I can provide the full goroutine dump if necessary

To Reproduce We detected this while testing locally CAPV in supervisor mode, with vcsim as a target environment. From an empiric observation, the deadlock happens on an average of 10 Machines over 20 (50% of cases), in some cases up to 15/20.

We also tested without keepalive, but it doesn't seems having impact on the issue

Expected behavior No deadlock to happen

Affected version govmomi to v0.36.1

Screenshots/Debug Output If applicable, add screenshots or debug output to help explain your problem.

Additional context From a quick search we assume that the regression has been introduced by this commit cc @akutz

If this is correct, then we would like to know what is the best course of action, considering that the commit above seems to be changing also the implementation of task.WaitForUpdates.

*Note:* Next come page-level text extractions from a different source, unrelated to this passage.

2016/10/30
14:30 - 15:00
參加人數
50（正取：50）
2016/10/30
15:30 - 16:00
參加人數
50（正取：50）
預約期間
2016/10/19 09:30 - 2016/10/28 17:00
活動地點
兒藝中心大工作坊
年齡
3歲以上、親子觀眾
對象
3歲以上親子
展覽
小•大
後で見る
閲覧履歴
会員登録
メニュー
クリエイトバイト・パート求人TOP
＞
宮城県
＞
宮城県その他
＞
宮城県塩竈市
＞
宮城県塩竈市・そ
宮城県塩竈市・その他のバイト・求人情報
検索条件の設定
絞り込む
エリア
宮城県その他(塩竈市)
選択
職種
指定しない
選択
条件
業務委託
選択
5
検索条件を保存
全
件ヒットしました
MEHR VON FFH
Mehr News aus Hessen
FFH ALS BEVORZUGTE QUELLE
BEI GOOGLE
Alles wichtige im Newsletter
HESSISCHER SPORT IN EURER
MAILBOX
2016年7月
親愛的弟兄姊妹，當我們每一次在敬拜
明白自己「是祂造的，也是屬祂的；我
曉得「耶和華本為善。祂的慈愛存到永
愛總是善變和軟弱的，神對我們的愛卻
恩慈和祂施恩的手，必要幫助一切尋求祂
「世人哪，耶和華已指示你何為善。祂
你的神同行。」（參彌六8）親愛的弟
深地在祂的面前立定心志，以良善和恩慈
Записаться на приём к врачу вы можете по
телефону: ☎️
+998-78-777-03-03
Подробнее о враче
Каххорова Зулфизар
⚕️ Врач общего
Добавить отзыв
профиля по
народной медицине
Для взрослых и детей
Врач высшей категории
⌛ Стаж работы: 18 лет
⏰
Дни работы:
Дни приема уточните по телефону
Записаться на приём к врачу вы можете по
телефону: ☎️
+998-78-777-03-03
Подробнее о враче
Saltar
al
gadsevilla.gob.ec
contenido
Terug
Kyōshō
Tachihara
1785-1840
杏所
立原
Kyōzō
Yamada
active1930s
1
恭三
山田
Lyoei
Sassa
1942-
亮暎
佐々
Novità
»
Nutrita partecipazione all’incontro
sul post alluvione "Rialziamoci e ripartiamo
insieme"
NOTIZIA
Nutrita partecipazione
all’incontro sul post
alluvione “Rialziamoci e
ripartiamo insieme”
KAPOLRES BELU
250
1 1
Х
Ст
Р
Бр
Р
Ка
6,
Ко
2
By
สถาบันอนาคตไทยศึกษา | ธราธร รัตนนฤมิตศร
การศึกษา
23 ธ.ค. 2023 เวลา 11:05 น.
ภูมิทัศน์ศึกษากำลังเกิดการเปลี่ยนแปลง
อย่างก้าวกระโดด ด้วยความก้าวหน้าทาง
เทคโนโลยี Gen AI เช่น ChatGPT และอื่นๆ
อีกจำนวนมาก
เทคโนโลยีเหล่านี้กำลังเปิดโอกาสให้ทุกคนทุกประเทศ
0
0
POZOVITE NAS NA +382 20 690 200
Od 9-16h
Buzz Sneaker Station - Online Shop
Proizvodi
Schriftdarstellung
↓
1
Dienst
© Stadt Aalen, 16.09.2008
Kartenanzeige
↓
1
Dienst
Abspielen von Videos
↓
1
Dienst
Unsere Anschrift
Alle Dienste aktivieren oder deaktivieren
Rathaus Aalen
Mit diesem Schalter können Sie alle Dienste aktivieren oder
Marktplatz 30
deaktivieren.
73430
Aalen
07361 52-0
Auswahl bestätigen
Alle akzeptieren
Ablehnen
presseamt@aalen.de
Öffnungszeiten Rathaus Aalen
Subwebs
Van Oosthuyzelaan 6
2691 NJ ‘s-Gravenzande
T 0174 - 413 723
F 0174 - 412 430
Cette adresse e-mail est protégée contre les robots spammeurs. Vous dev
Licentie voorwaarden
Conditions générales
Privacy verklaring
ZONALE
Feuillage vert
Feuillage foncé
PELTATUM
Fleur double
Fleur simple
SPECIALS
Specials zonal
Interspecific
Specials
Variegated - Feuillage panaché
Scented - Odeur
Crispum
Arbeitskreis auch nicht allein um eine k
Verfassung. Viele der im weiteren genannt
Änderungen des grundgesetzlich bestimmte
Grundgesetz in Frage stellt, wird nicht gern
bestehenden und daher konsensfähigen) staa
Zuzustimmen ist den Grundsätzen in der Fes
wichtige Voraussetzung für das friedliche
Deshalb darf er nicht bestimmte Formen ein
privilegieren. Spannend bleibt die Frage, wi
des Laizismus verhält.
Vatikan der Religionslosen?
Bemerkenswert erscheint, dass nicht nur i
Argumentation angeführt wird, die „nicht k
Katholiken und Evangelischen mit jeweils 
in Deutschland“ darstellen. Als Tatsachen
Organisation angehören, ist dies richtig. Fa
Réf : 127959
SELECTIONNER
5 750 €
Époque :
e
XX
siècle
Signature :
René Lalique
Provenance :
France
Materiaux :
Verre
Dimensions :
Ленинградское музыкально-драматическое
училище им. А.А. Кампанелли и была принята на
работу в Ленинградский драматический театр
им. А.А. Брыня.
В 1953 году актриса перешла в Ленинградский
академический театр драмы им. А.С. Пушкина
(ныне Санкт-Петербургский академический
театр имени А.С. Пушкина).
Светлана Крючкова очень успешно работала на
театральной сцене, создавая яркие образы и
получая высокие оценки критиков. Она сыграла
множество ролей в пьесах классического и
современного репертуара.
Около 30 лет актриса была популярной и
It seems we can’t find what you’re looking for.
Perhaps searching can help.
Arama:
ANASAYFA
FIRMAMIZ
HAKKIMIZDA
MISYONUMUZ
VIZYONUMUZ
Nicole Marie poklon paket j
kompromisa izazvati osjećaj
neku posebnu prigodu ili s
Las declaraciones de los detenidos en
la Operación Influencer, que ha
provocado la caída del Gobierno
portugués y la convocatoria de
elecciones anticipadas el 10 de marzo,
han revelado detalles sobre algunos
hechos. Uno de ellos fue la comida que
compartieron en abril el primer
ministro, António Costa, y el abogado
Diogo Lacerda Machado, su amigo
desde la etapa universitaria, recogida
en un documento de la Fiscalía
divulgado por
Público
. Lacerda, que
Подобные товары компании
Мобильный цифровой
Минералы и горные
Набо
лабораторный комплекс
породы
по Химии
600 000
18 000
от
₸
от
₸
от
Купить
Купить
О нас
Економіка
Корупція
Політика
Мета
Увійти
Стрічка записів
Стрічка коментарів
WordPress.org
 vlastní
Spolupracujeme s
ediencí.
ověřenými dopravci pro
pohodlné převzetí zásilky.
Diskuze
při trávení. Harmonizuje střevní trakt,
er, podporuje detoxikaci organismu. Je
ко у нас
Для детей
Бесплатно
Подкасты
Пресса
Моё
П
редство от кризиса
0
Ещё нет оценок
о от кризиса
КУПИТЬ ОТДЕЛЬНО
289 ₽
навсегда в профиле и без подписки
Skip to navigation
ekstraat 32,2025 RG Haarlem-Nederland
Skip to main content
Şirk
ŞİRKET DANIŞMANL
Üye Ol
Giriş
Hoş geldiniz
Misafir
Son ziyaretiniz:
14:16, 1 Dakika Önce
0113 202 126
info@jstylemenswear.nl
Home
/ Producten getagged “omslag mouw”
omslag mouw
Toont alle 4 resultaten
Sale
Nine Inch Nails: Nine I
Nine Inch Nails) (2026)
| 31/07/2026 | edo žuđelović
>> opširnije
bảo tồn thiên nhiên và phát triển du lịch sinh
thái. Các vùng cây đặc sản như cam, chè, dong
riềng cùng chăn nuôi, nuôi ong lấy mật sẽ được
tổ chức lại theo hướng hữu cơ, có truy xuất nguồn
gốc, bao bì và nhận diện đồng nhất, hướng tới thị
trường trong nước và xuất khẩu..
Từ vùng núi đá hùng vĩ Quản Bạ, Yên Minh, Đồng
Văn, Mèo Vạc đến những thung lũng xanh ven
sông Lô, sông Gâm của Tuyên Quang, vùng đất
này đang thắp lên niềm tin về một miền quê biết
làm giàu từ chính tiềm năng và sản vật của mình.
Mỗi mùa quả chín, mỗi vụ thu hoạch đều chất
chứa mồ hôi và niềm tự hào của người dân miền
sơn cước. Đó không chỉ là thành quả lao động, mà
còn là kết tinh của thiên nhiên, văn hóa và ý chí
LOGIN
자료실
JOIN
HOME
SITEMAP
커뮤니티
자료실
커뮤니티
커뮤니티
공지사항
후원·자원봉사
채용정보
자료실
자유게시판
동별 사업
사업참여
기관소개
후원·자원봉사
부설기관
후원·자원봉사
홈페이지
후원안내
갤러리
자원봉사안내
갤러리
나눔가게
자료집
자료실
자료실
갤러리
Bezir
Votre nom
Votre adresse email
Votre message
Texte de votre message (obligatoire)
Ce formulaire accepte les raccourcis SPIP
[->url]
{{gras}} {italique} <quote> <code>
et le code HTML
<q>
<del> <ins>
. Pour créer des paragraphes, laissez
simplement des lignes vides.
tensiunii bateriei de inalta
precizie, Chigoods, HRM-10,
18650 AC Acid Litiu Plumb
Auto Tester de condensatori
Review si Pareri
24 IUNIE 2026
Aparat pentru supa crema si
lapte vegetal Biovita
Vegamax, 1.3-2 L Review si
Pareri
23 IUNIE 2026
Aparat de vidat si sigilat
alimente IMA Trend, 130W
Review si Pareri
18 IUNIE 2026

a. Rollback to govimomi v0.34.2 (latest release in use before the change) b. Keep using v0.36.1 but rollback from Task.WaitEx/WaitForUpdatesEx to Task.Wait/WaitForUpdates (assuming we got confirmation that the changes from the commit above do not introduce deadlock) c. Wait for a fix - in case it could be interesting an ETA to verify impacts on upcoming CAPV releases -

cc @chrischdi @sbueringer

dougm commented 3 months ago

Rollback to Task.Wait/WaitForUpdates should avoid the deadlock, as those methods create a thread-safe PropertyCollector instance per-call, as they had always done. The new Ex versions use the same PropertyCollector instance in each call, which may require client-side changes to be thread-safe. (Goal was reducing resource usage on the vCenter side) Did CAPV just change to the Ex method names? We may want to reconsider the deprecation, if this change was just prompted by linter warnings.

sbueringer commented 3 months ago

Did CAPV just change to the Ex method names? We may want to reconsider the deprecation, if this change was just prompted by linter warnings.

Yes we moved to the *Ex methods because of linter findings. Otherwise we probably wouldn't have noticed (https://github.com/kubernetes-sigs/cluster-api-provider-vsphere/pull/2735)

We didn't see godoc on the methods, just // Deprecated: Please use WaitEx instead.. So we assumed it's safe to just use the new methods instead.

fabriziopandini commented 3 months ago

@dougm thanks for the quick answer! I think removing the deprecation and adding some comments helping in understanding when to use one or the other method will be great. I will give a try to it ASAP if someone doesn't get to it before me

fabriziopandini commented 3 months ago

/assign